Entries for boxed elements
■ ■ ■ ■ ■ ■ ■

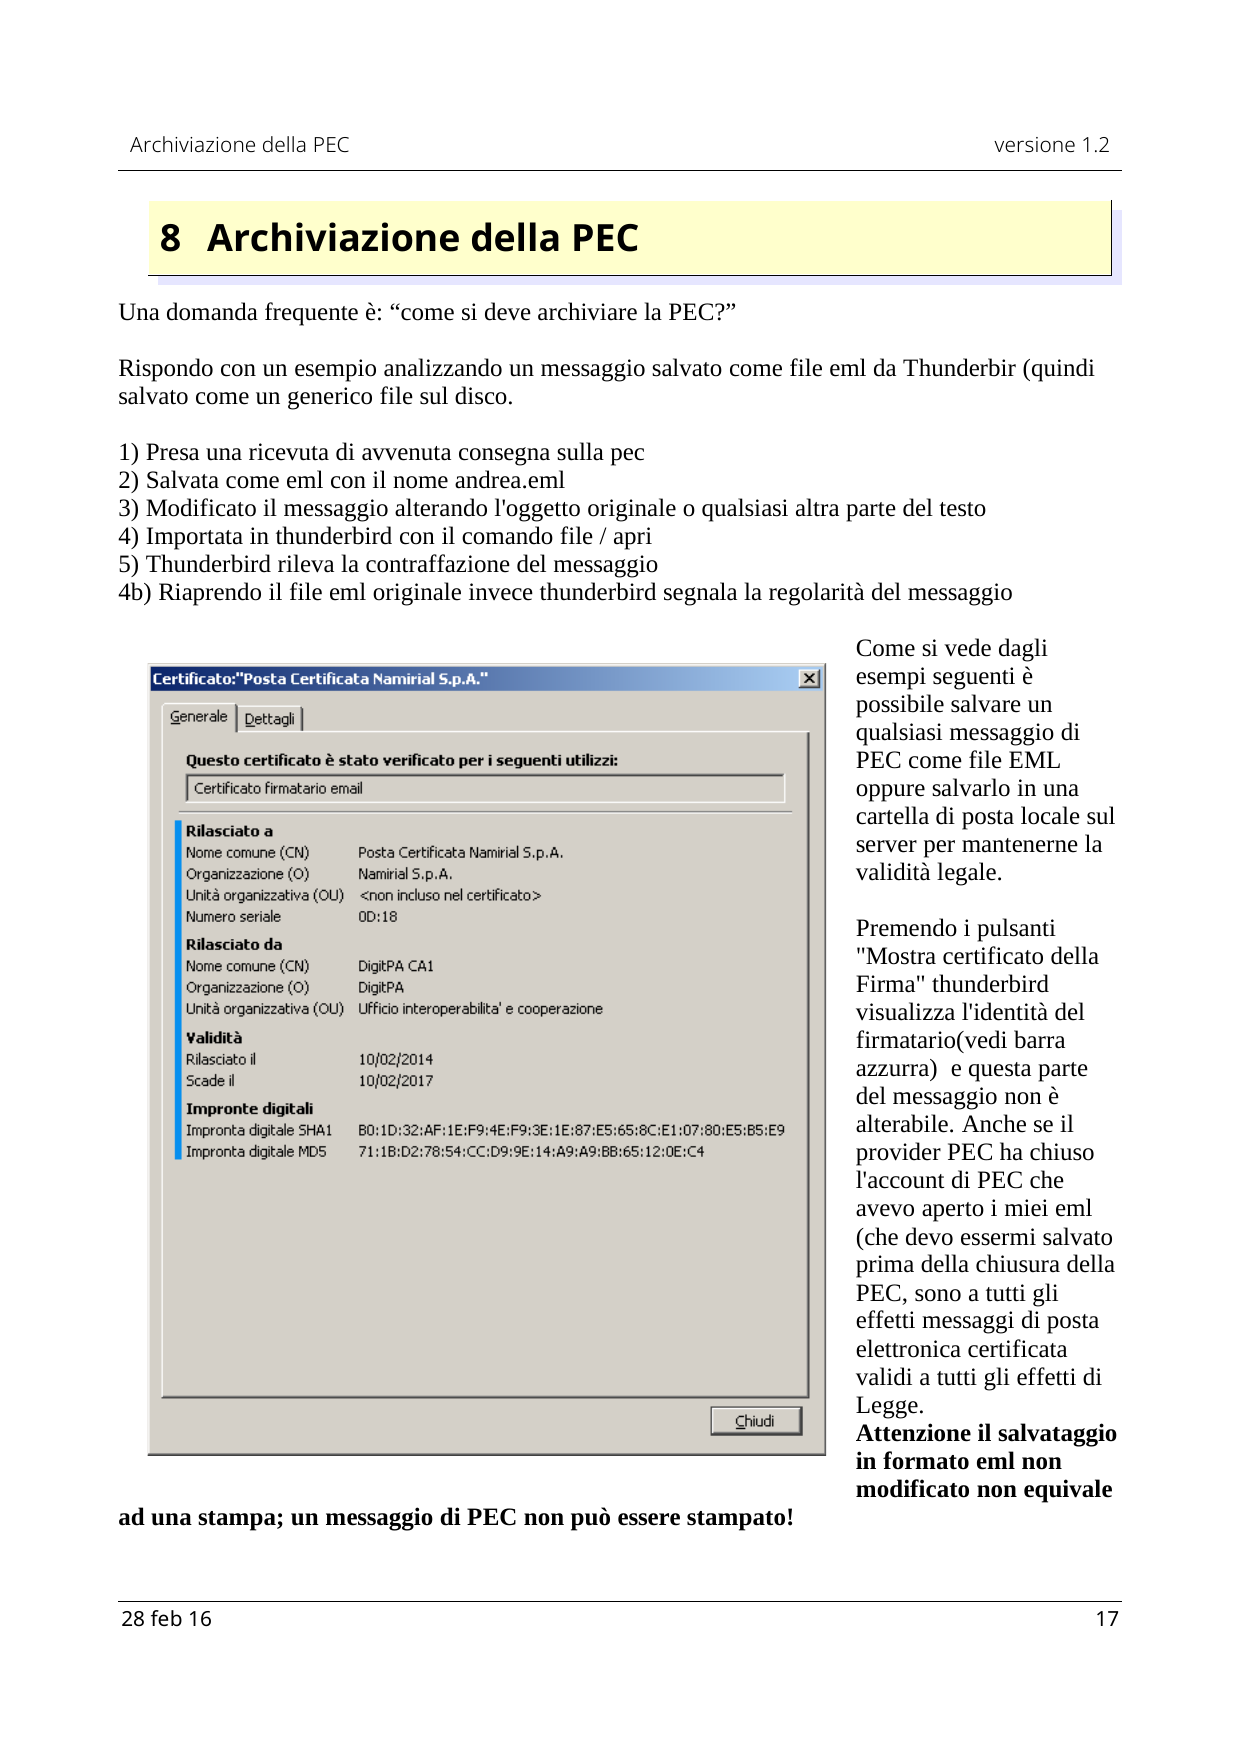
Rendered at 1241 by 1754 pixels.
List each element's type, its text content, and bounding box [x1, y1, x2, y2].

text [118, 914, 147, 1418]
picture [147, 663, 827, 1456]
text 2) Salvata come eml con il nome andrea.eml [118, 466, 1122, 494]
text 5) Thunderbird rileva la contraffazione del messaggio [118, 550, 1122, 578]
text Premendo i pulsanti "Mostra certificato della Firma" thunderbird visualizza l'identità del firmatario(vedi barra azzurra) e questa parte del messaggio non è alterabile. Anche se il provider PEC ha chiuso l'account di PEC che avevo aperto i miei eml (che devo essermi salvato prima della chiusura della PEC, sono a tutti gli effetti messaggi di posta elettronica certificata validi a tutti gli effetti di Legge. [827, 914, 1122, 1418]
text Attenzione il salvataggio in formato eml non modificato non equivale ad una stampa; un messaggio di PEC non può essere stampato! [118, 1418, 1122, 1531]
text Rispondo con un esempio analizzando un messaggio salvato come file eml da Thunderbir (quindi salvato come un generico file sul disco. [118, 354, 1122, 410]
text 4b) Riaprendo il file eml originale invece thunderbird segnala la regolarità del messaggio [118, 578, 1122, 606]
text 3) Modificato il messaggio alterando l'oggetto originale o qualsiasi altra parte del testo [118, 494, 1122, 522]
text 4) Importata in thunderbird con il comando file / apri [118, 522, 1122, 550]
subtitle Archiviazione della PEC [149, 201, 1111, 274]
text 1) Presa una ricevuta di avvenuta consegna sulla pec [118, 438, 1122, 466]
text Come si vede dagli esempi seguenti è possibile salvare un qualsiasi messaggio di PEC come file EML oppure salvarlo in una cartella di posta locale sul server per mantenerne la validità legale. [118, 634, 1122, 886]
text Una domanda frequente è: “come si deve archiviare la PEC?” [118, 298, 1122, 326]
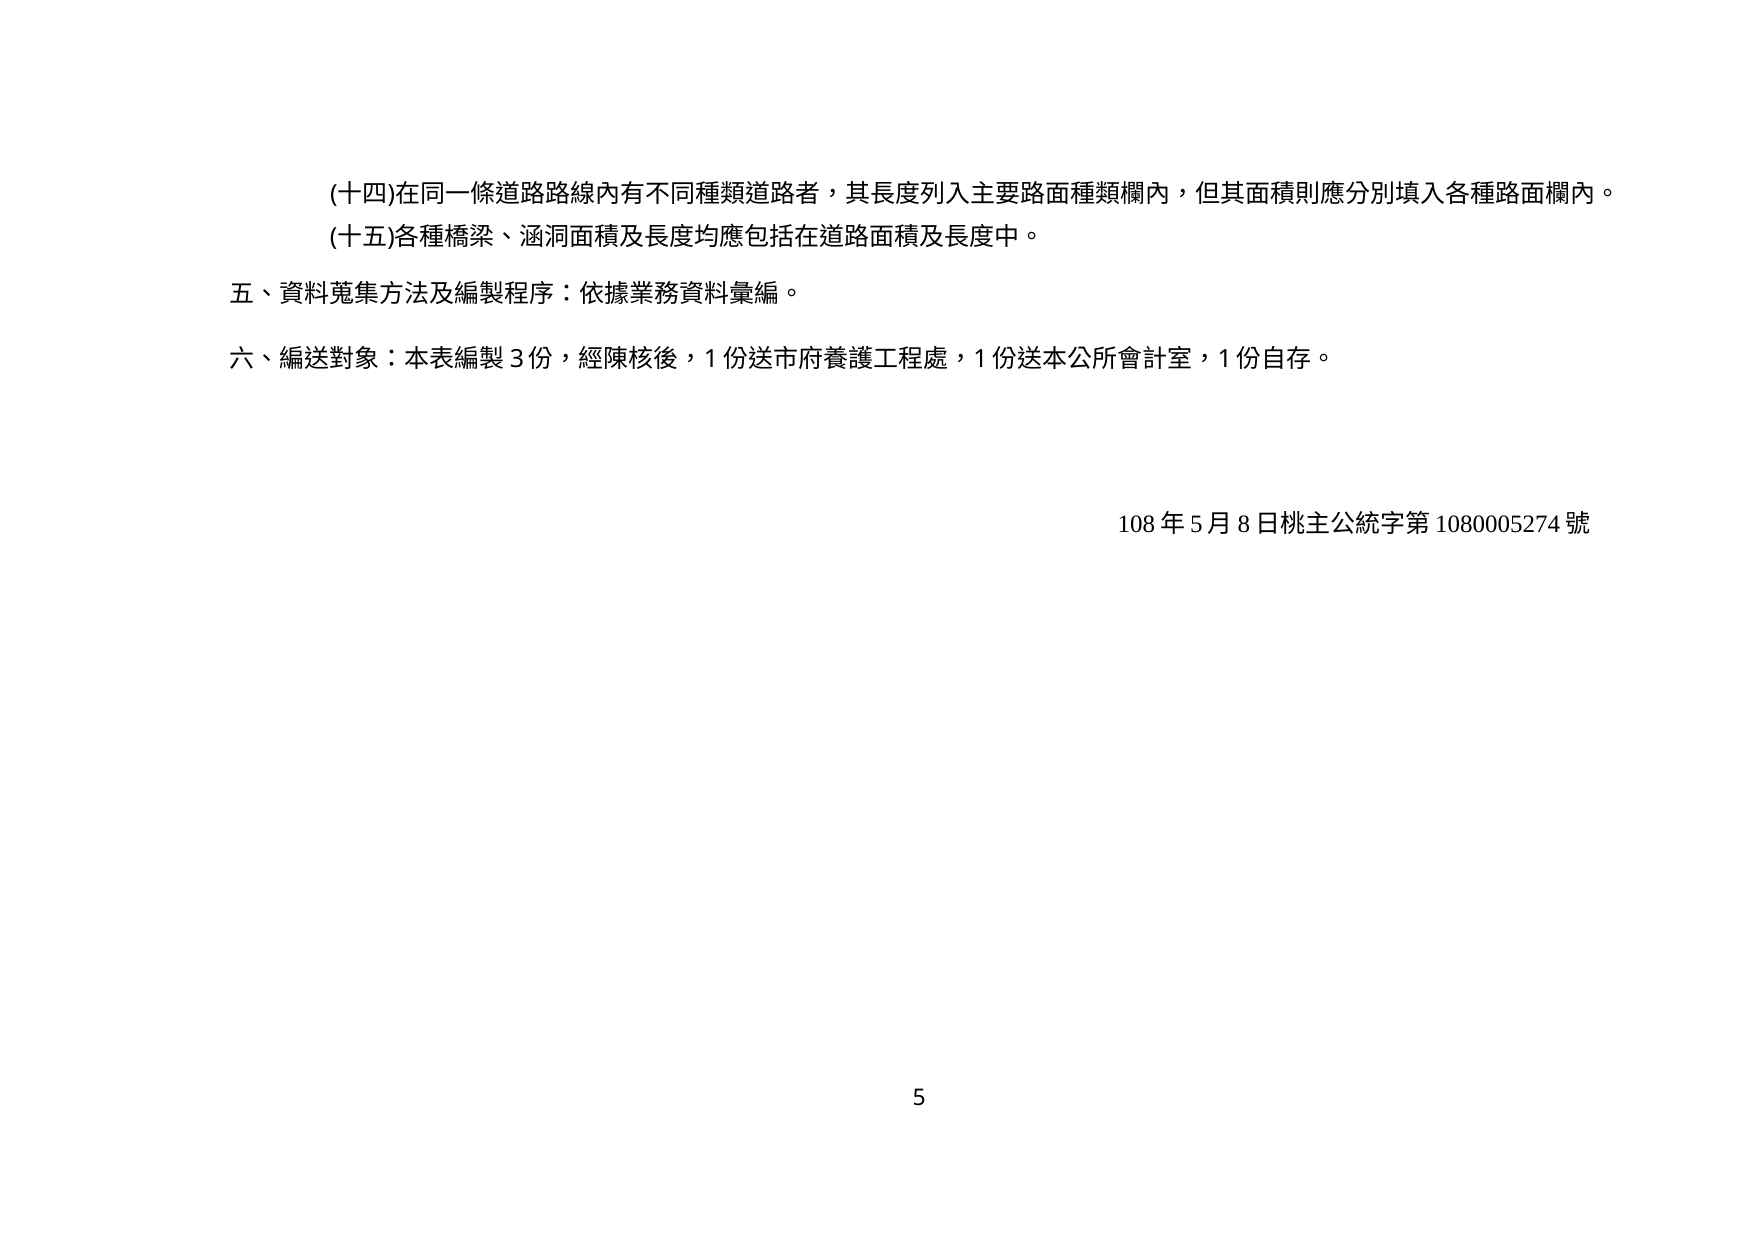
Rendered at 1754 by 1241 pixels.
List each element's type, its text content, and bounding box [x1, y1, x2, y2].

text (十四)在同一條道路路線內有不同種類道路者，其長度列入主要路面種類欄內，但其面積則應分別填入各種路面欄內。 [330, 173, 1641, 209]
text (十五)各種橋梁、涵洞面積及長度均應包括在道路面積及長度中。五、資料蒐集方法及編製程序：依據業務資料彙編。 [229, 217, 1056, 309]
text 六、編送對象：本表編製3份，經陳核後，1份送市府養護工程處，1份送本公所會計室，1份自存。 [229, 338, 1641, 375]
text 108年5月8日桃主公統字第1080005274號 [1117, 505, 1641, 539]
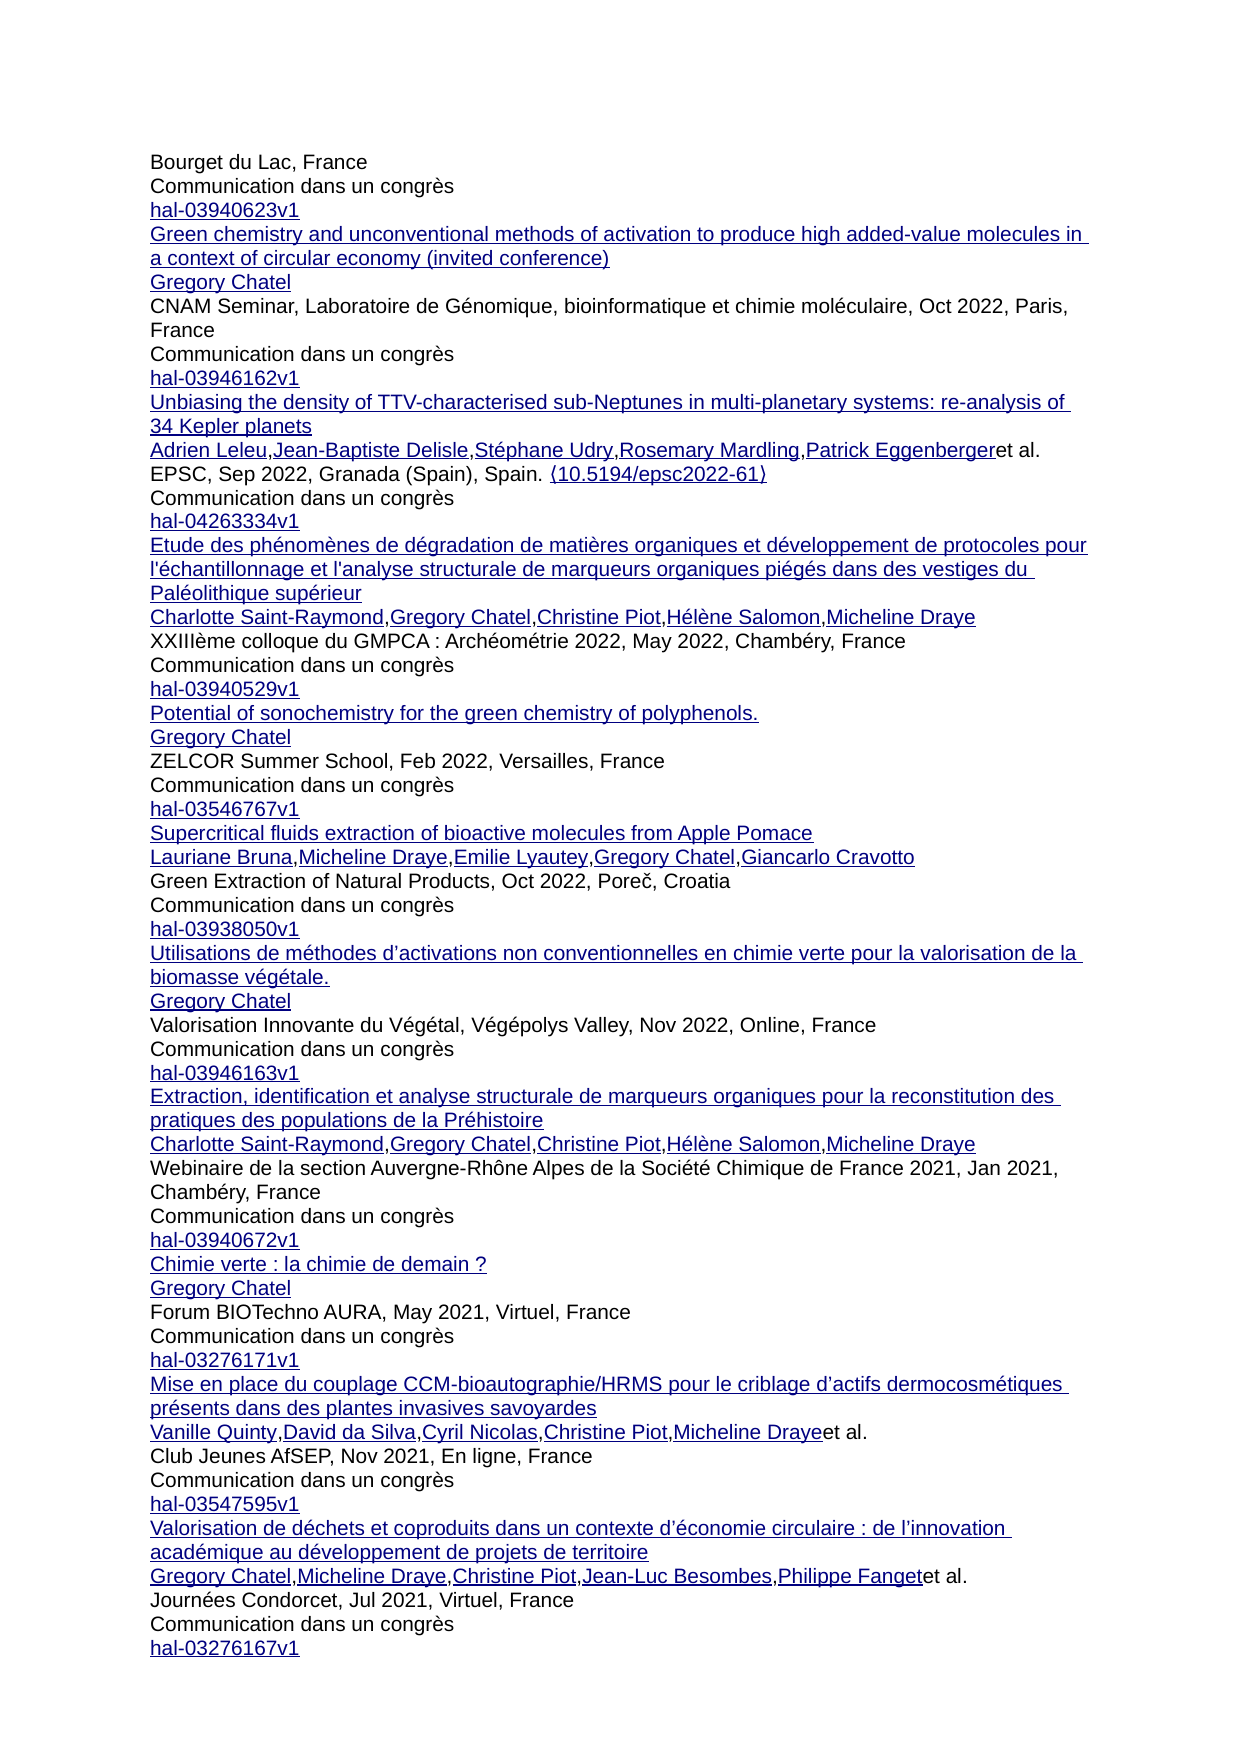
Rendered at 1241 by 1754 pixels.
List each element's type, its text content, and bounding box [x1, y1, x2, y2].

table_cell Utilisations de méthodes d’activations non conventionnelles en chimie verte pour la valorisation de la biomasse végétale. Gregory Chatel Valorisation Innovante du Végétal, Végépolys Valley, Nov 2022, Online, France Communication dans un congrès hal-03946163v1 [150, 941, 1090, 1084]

■ ■ ■ ■ ■ ■ ■

Exercise details: Can you recast the lines given for all the items above as one numbered list, leaving out blank lines? Don't include the pictures in your answer.

Exercise response:
1. Rendered at 1241 by 1754 pixels.
2. List each element's type, its text content, and bounding box [x1, y1, x2, y2].
3. text [118, 914, 147, 1418]
4. picture [147, 663, 827, 1456]
5. text 2) Salvata come eml con il nome andrea.eml [118, 466, 1122, 494]
6. text 5) Thunderbird rileva la contraffazione del messaggio [118, 550, 1122, 578]
7. text Premendo i pulsanti "Mostra certificato della Firma" thunderbird visualizza l'identità del firmatario(vedi barra azzurra) e questa parte del messaggio non è alterabile. Anche se il provider PEC ha chiuso l'account di PEC che avevo aperto i miei eml (che devo essermi salvato prima della chiusura della PEC, sono a tutti gli effetti messaggi di posta elettronica certificata validi a tutti gli effetti di Legge. [827, 914, 1122, 1418]
8. text Attenzione il salvataggio in formato eml non modificato non equivale ad una stampa; un messaggio di PEC non può essere stampato! [118, 1418, 1122, 1531]
9. text Rispondo con un esempio analizzando un messaggio salvato come file eml da Thunderbir (quindi salvato come un generico file sul disco. [118, 354, 1122, 410]
10. text 4b) Riaprendo il file eml originale invece thunderbird segnala la regolarità del messaggio [118, 578, 1122, 606]
11. text 3) Modificato il messaggio alterando l'oggetto originale o qualsiasi altra parte del testo [118, 494, 1122, 522]
12. text 4) Importata in thunderbird con il comando file / apri [118, 522, 1122, 550]
13. subtitle Archiviazione della PEC [149, 201, 1111, 274]
14. text 1) Presa una ricevuta di avvenuta consegna sulla pec [118, 438, 1122, 466]
15. text Come si vede dagli esempi seguenti è possibile salvare un qualsiasi messaggio di PEC come file EML oppure salvarlo in una cartella di posta locale sul server per mantenerne la validità legale. [118, 634, 1122, 886]
16. text Una domanda frequente è: “come si deve archiviare la PEC?” [118, 298, 1122, 326]
17. Rendered at 1754 by 1241 pixels.
18. List each element's type, its text content, and bounding box [x1, y1, x2, y2].
19. text (十四)在同一條道路路線內有不同種類道路者，其長度列入主要路面種類欄內，但其面積則應分別填入各種路面欄內。 [330, 173, 1641, 209]
20. text (十五)各種橋梁、涵洞面積及長度均應包括在道路面積及長度中。五、資料蒐集方法及編製程序：依據業務資料彙編。 [229, 217, 1056, 309]
21. text 六、編送對象：本表編製3份，經陳核後，1份送市府養護工程處，1份送本公所會計室，1份自存。 [229, 338, 1641, 375]
22. text 108年5月8日桃主公統字第1080005274號 [1117, 505, 1641, 539]
23. Rendered at 1241 by 1754 pixels.
24. List each element's type, its text content, and bounding box [x1, y1, x2, y2].
25. table_cell Utilisations de méthodes d’activations non conventionnelles en chimie verte pour la valorisation de la biomasse végétale. Gregory Chatel Valorisation Innovante du Végétal, Végépolys Valley, Nov 2022, Online, France Communication dans un congrès hal-03946163v1 [150, 941, 1090, 1084]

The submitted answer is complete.